Mais le général Ojukwu, l’homme qui a incarné le Biafra, ne l’entend pas de la même oreille. De son exil ivoirien, il affirme vouloir « poursuivre le combat », même si Félix Houphouët-Boigny lui a demandé de ne pas se livrer à des activités subversives et à se faire discret. Sa présence en Côte d’Ivoire ne sera d’ailleurs révélée au grand public que plusieurs semaines après son arrivée.

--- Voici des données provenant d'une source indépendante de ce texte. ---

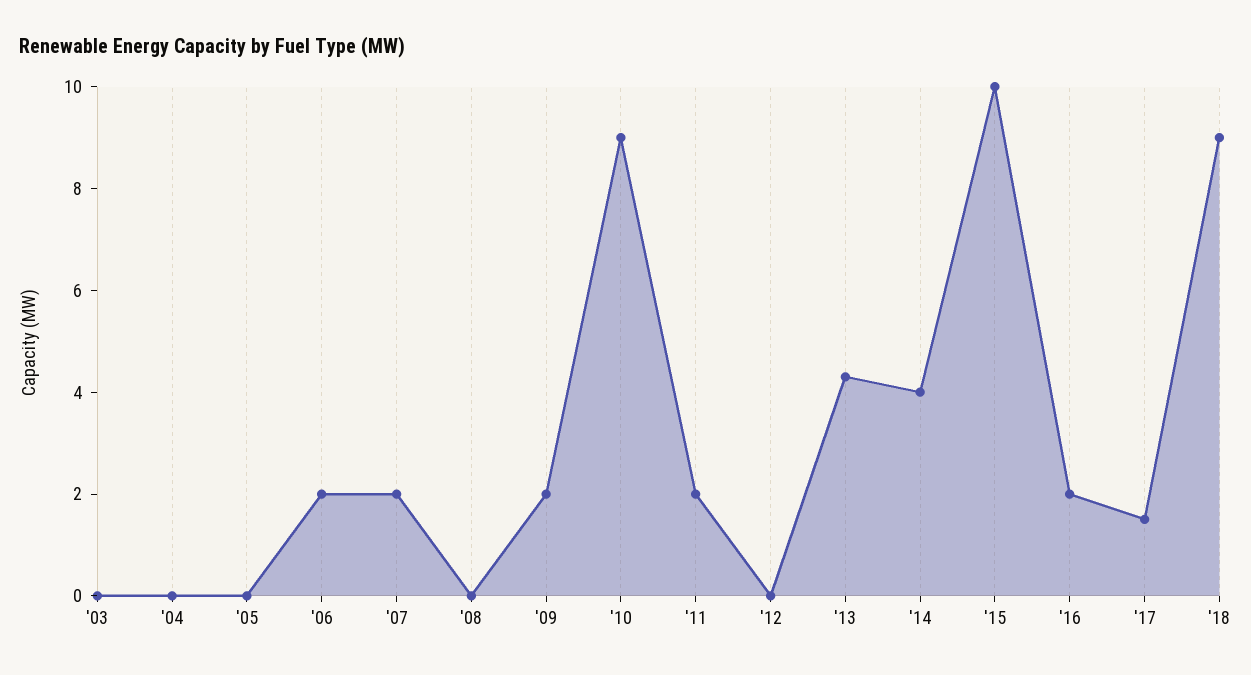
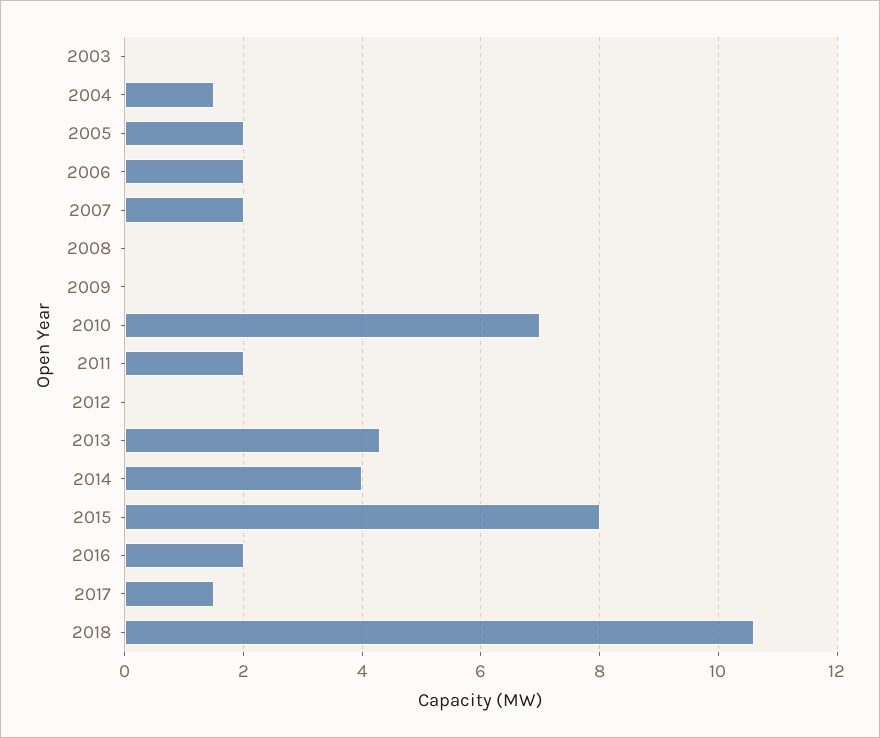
  {
    "'03": 0,
-   "'04": 0,
+   "'04": 1.5,
-   "'05": 0,
+   "'05": 2,
    "'06": 2,
    "'07": 2,
    "'08": 0,
-   "'09": 2,
+   "'09": 0,
-   "'10": 9,
+   "'10": 7,
    "'11": 2,
    "'12": 0,
    "'13": 4.5,
    "'14": 4,
-   "'15": 10,
+   "'15": 8,
    "'16": 2,
    "'17": 1.5,
-   "'18": 9
+   "'18": 10.5
  }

Selon le doctorant et documentariste Joël Calmettes, qui prépare une thèse sur le rôle de la France au Nigeria pendant la guerre du Biafra, l’ex-numéro un biafrais a fait fi des exhortations ivoiriennes et tenté de monter une opération militaire dans l’espoir de retourner au Nigeria. Des archives publiques et privées lui permettent d’affirmer que le général Ojukwu a même planifié une opération qui lui aurait permis de prendre le contrôle d’un pont stratégique à Makurdi, capitale de l’État de Benue.
La fureur de Houphouët-Boigny
L’ex-dirigeant biafrais ne cherchait pas à relancer les hostilités en tant que telles, estime Joël Calmettes, mais à pousser les autorités fédérales à négocier avec lui dans l’espoir de se réinstaller au pouvoir au Biafra avant 1972. « Ojukwu n’acceptait pas la défaite du Biafra ni le fait de ne plus être à sa tête, explique le chercheur. Il ne voyait plus la réalité. Il était en exil. »
Ce projet suscite la colère de Félix Houphouët-Boigny, qui refuse de s’y associer, d’autant plus que « le Vieux » a fini par comprendre que le général Ojukwu et ses proches étaient corrompus. L’ex-dirigeant indépendantiste s’est déjà transformé en véritable investisseur : depuis son exil ivoirien, analyse Joël Calmettes, il cherche même à acquérir une usine au Portugal, la puissance coloniale qui a soutenu le Biafra.
Le président ivoirien est choqué, explique Joël Calmettes, parce qu’il n’ignore pas l’origine de sa fortune : « Il s’agit de l’argent qui a été collecté pour le Biafra, pas les fonds humanitaires, mais l’argent qui a été donné par Houphouët-Boigny et la France pour le Biafra. »
Dans des courriers secrets interceptés par les services français, le général Ojukwu estime qu’il n’a plus besoin du soutien de la France et de la Côte d’Ivoire, et qu’il veut se réfugier à Haïti.
« Nous avons eu assez d’armes »
Cela provoque la fureur du chef de son hôte ivoirien, qui cherche dès lors à l’expulser « dans les trois semaines », précise Joël Calmettes, vers le Portugal et la Suisse, deux pays qui refuseront de lui donner l’asile.
Lors d’une réunion avec des proches, en février 1970, l’ex-dirigeant biafrais fera un terrible aveu : « Jusqu’à trois mois avant la fin de la guerre, nous avons eu assez de nourriture, d’armes et d’argent, mais nous n’avons pas su nous en servir ». Ce constat d’échec marque ses soutiens français et ivoiriens, qui croyaient que le Biafra n’était pas arrivé à s’en sortir parce que l’éphémère république n’avait pas reçu assez d’armes. « Difficile de savoir si cet aveu est une pointe d’orgueil ou qu’elle est le reflet de la réalité », met toutefois en garde Joël Calmettes.
L’échec du mouvement indépendantiste au Biafra sera un camouflet pour la « cellule Afrique » de l’Élysée et les « réseaux » qui, sous le général de Gaulle, avaient la haute main sur la politique africaine de la France, selon Joël Calmettes.
En intervenant au Biafra, la France souhaitait affaiblir le Nigeria. En clair, il s’agissait de renforcer les plus fidèles soutiens de Paris en Afrique, la Côte d’Ivoire et le Gabon, face au « géant » anglophone et s’assurer une position privilégiée dans un Biafra indépendant appelé, croyait-elle, à devenir un grand producteur pétrolier.